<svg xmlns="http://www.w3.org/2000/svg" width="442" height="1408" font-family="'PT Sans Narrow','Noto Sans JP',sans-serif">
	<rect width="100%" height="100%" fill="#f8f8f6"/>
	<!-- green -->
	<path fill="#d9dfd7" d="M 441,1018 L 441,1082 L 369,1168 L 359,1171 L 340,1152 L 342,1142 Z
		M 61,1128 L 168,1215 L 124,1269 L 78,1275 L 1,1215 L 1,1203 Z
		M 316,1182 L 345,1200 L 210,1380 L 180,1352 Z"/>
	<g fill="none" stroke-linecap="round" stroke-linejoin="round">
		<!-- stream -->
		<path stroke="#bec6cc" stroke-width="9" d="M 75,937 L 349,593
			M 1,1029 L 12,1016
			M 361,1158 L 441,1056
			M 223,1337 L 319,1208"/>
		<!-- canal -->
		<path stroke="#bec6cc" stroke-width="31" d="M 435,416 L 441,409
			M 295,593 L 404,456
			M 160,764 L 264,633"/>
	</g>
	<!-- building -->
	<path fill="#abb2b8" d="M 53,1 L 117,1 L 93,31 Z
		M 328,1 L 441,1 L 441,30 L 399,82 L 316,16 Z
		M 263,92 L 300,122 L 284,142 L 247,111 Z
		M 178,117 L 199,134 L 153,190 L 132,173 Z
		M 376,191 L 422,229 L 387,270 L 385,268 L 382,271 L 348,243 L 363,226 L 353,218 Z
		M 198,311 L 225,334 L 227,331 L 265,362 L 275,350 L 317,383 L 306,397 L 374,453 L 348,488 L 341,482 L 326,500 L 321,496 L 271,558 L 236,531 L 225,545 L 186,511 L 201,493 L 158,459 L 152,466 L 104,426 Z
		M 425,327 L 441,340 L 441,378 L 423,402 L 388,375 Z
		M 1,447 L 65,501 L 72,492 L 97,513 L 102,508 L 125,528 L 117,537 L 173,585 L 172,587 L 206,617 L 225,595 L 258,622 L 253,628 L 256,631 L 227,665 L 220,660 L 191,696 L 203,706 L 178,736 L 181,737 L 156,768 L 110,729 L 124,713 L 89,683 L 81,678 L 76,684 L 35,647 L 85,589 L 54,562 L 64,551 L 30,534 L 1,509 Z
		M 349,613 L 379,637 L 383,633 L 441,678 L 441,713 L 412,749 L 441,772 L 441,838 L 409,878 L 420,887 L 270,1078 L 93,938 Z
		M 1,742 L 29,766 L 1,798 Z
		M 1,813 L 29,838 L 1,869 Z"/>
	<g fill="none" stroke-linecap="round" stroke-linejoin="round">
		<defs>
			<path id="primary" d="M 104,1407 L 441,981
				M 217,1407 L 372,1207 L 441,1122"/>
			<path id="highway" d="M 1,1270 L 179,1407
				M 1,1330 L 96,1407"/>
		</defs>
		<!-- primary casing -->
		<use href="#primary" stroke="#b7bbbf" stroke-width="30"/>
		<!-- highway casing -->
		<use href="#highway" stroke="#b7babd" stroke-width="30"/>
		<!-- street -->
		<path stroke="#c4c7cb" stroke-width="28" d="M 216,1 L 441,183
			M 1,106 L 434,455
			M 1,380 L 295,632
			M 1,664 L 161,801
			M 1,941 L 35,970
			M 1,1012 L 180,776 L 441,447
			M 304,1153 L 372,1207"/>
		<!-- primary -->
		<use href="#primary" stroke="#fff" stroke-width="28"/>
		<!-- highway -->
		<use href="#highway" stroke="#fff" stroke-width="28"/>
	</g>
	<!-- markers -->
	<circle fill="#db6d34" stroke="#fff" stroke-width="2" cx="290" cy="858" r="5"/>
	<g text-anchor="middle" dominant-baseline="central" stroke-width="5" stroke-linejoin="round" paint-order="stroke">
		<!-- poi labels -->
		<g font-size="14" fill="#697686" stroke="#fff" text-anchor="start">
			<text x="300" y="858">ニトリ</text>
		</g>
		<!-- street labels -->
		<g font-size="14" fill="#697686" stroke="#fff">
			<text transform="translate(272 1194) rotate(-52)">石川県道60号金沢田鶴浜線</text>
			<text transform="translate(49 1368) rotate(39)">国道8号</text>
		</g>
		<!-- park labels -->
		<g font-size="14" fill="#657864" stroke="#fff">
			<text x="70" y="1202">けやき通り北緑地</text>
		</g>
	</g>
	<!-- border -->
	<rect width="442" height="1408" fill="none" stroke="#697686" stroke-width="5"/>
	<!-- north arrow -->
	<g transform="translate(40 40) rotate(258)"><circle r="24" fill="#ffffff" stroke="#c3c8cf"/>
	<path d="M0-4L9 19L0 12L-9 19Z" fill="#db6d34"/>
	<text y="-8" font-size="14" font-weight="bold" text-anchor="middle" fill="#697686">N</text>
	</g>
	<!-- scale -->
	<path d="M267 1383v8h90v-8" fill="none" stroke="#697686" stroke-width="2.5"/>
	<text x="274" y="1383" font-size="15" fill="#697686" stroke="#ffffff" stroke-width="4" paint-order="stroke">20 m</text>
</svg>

○ ○ ○ ○ ○

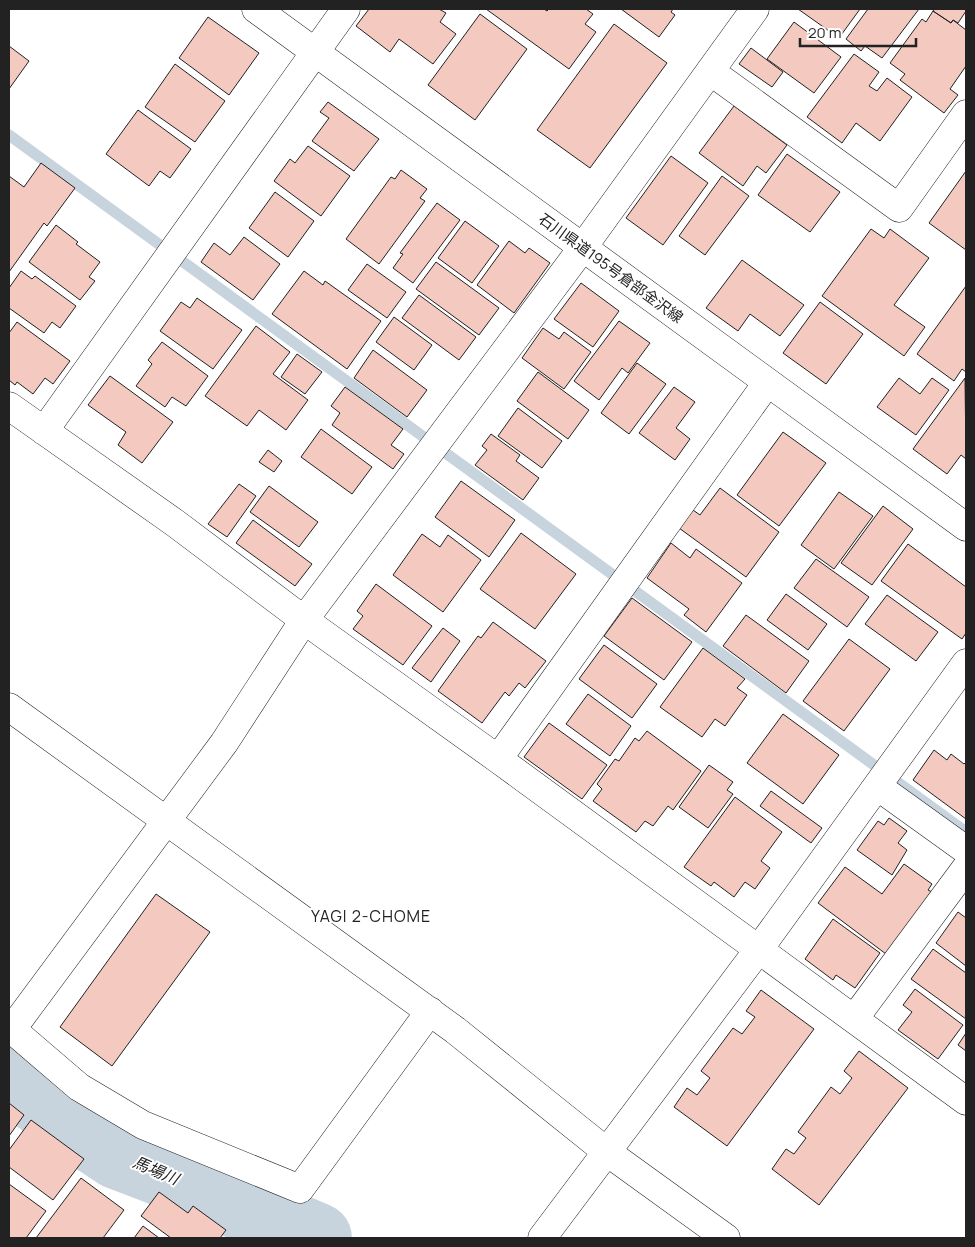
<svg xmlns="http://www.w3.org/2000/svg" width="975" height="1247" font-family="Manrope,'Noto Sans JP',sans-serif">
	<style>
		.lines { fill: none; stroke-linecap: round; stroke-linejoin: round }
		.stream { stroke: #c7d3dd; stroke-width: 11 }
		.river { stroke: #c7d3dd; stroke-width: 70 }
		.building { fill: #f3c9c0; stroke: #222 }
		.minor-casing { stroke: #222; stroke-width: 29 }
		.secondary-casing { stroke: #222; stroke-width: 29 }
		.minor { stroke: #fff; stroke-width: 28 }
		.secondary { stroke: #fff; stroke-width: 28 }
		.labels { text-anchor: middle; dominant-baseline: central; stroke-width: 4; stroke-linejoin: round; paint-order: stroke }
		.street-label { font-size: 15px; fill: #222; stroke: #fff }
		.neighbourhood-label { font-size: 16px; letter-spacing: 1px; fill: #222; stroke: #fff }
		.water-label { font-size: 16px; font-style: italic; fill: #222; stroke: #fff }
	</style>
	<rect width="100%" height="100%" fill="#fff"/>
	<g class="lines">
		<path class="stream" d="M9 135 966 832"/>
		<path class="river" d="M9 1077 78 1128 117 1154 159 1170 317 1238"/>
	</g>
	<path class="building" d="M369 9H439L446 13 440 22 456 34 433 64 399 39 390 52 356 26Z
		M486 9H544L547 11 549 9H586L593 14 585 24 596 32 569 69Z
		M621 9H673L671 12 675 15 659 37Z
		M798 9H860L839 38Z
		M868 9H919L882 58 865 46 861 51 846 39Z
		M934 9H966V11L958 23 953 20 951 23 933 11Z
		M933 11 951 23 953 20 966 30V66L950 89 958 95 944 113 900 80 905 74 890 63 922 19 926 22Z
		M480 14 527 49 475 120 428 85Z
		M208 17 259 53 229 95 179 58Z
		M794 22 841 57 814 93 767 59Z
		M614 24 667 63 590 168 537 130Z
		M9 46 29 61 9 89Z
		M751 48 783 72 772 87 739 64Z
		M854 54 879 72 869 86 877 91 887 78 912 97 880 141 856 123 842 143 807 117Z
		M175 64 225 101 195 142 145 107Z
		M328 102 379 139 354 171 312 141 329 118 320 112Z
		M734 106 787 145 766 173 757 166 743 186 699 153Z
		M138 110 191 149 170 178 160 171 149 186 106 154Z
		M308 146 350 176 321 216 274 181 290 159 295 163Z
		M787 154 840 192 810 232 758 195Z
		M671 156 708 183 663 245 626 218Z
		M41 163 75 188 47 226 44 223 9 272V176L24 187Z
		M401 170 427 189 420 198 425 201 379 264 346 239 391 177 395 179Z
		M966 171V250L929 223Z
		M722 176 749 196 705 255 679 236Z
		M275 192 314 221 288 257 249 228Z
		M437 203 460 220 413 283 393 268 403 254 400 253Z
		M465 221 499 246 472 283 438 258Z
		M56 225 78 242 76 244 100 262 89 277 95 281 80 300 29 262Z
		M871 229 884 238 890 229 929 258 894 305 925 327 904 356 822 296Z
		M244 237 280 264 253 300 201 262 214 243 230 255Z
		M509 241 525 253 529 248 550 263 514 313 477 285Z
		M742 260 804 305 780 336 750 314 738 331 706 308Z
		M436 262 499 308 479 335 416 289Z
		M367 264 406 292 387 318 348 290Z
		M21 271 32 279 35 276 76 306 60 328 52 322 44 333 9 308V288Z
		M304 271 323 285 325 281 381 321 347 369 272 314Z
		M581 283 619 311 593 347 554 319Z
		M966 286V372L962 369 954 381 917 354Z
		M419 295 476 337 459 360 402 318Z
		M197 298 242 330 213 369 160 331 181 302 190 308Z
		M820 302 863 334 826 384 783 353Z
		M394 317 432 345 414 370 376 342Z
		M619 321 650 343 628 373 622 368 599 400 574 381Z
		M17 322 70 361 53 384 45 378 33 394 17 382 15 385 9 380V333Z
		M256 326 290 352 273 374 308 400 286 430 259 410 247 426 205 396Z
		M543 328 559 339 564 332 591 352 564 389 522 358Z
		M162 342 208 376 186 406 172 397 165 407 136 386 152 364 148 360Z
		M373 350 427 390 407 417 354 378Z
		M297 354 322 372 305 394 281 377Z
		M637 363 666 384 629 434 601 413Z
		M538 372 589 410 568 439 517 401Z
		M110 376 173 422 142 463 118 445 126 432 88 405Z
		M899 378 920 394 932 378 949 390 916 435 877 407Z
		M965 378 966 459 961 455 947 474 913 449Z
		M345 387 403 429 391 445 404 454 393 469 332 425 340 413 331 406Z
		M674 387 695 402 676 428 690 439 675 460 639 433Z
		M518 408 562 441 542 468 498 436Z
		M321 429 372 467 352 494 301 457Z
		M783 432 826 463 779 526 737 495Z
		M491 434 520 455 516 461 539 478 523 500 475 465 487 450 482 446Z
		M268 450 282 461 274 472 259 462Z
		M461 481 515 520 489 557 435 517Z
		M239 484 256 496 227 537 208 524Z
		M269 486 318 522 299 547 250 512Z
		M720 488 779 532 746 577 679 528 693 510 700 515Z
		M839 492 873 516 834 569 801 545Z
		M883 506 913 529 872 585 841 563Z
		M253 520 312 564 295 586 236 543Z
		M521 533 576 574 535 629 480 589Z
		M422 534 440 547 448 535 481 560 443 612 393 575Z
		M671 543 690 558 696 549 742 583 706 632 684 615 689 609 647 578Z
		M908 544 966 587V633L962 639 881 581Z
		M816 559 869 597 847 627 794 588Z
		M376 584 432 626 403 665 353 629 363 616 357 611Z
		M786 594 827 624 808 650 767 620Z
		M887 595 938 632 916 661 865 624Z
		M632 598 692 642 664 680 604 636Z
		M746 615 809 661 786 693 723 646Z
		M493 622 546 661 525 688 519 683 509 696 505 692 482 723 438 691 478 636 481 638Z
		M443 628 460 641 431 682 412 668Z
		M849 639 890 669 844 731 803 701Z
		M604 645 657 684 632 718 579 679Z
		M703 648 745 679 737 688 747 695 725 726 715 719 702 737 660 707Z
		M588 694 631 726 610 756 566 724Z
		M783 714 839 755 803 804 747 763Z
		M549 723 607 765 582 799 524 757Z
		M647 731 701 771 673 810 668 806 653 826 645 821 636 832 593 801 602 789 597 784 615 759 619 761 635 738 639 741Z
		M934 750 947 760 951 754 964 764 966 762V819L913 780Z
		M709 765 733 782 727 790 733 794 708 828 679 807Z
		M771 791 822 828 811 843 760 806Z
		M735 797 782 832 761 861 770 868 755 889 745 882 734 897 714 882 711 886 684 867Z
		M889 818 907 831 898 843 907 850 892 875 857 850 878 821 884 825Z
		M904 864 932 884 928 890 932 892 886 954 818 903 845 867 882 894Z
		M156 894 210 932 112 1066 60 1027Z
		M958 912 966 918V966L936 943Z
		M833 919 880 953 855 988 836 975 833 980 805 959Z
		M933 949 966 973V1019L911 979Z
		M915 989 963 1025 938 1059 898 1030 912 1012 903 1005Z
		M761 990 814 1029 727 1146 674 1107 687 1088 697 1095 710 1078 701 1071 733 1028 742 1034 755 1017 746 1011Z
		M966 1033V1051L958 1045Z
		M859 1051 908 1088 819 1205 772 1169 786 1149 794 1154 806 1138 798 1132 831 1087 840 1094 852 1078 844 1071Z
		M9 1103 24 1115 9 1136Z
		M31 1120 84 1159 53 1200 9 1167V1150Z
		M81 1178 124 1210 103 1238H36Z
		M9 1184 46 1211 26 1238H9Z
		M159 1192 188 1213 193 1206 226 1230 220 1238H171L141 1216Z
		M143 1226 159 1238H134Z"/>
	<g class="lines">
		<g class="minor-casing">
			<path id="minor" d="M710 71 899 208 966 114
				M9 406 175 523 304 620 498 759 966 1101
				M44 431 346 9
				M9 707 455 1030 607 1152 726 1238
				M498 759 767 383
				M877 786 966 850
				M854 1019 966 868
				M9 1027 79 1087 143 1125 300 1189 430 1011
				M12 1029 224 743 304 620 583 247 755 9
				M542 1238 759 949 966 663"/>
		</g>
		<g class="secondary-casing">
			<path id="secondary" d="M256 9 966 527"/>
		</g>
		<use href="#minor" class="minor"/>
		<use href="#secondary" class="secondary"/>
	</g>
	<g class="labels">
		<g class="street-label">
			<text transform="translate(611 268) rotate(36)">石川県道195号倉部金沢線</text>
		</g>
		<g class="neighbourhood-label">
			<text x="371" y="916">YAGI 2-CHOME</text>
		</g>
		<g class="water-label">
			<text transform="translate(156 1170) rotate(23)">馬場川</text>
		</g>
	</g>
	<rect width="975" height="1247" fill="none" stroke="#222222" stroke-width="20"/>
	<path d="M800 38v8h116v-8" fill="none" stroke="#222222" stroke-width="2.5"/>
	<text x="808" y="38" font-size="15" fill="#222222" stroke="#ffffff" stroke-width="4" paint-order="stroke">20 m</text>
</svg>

○ ○ ○ ○ ○

> Problem description: Word for word, restate the lines of the listing above starting at the line with "M 1,1029 L 12,1016" and ending at the line with "<!-- street -->", and nothing outside them.

> Exercise response:
			M 1,1029 L 12,1016
			M 361,1158 L 441,1056
			M 223,1337 L 319,1208"/>
		<!-- canal -->
		<path stroke="#bec6cc" stroke-width="31" d="M 435,416 L 441,409
			M 295,593 L 404,456
			M 160,764 L 264,633"/>
	</g>
	<!-- building -->
	<path fill="#abb2b8" d="M 53,1 L 117,1 L 93,31 Z
		M 328,1 L 441,1 L 441,30 L 399,82 L 316,16 Z
		M 263,92 L 300,122 L 284,142 L 247,111 Z
		M 178,117 L 199,134 L 153,190 L 132,173 Z
		M 376,191 L 422,229 L 387,270 L 385,268 L 382,271 L 348,243 L 363,226 L 353,218 Z
		M 198,311 L 225,334 L 227,331 L 265,362 L 275,350 L 317,383 L 306,397 L 374,453 L 348,488 L 341,482 L 326,500 L 321,496 L 271,558 L 236,531 L 225,545 L 186,511 L 201,493 L 158,459 L 152,466 L 104,426 Z
		M 425,327 L 441,340 L 441,378 L 423,402 L 388,375 Z
		M 1,447 L 65,501 L 72,492 L 97,513 L 102,508 L 125,528 L 117,537 L 173,585 L 172,587 L 206,617 L 225,595 L 258,622 L 253,628 L 256,631 L 227,665 L 220,660 L 191,696 L 203,706 L 178,736 L 181,737 L 156,768 L 110,729 L 124,713 L 89,683 L 81,678 L 76,684 L 35,647 L 85,589 L 54,562 L 64,551 L 30,534 L 1,509 Z
		M 349,613 L 379,637 L 383,633 L 441,678 L 441,713 L 412,749 L 441,772 L 441,838 L 409,878 L 420,887 L 270,1078 L 93,938 Z
		M 1,742 L 29,766 L 1,798 Z
		M 1,813 L 29,838 L 1,869 Z"/>
	<g fill="none" stroke-linecap="round" stroke-linejoin="round">
		<defs>
			<path id="primary" d="M 104,1407 L 441,981
				M 217,1407 L 372,1207 L 441,1122"/>
			<path id="highway" d="M 1,1270 L 179,1407
				M 1,1330 L 96,1407"/>
		</defs>
		<!-- primary casing -->
		<use href="#primary" stroke="#b7bbbf" stroke-width="30"/>
		<!-- highway casing -->
		<use href="#highway" stroke="#b7babd" stroke-width="30"/>
		<!-- street -->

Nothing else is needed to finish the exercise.